Requirement: Will you transcribe the listing below verbatim, starting at the line that contains "El objetivo principal" and stopping after the line that contains "encaminan todas nuestras"?
---
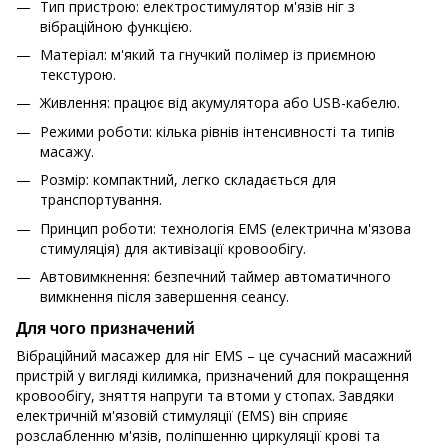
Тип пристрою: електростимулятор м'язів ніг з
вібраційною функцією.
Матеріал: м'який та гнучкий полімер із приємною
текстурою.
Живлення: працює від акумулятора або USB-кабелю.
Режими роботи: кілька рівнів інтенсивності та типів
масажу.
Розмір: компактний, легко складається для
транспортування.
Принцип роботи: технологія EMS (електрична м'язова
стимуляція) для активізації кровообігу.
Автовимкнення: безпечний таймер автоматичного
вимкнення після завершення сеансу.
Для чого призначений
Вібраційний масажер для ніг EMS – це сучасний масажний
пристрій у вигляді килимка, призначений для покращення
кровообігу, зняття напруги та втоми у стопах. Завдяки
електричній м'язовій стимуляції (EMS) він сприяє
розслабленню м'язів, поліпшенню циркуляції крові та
---
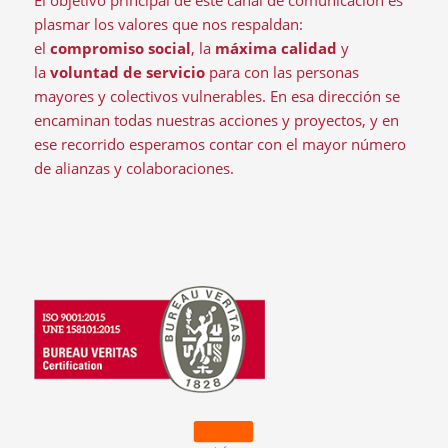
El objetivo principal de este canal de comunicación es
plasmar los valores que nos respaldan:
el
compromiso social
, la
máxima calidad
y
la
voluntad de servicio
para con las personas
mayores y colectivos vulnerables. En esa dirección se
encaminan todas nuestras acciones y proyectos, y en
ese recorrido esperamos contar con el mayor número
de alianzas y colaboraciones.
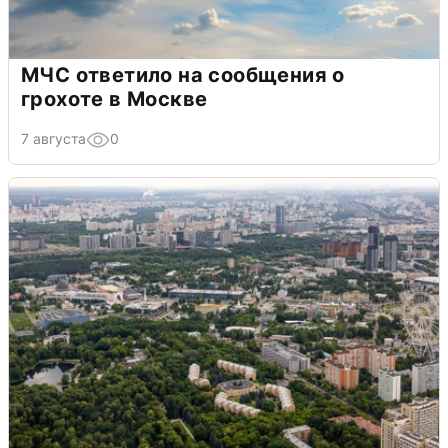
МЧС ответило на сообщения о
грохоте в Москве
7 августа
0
---
Finished exercise:
El objetivo principal de este canal de comunicación es
plasmar los valores que nos respaldan:
el
compromiso social
, la
máxima calidad
y
la
voluntad de servicio
para con las personas
mayores y colectivos vulnerables. En esa dirección se
encaminan todas nuestras acciones y proyectos, y en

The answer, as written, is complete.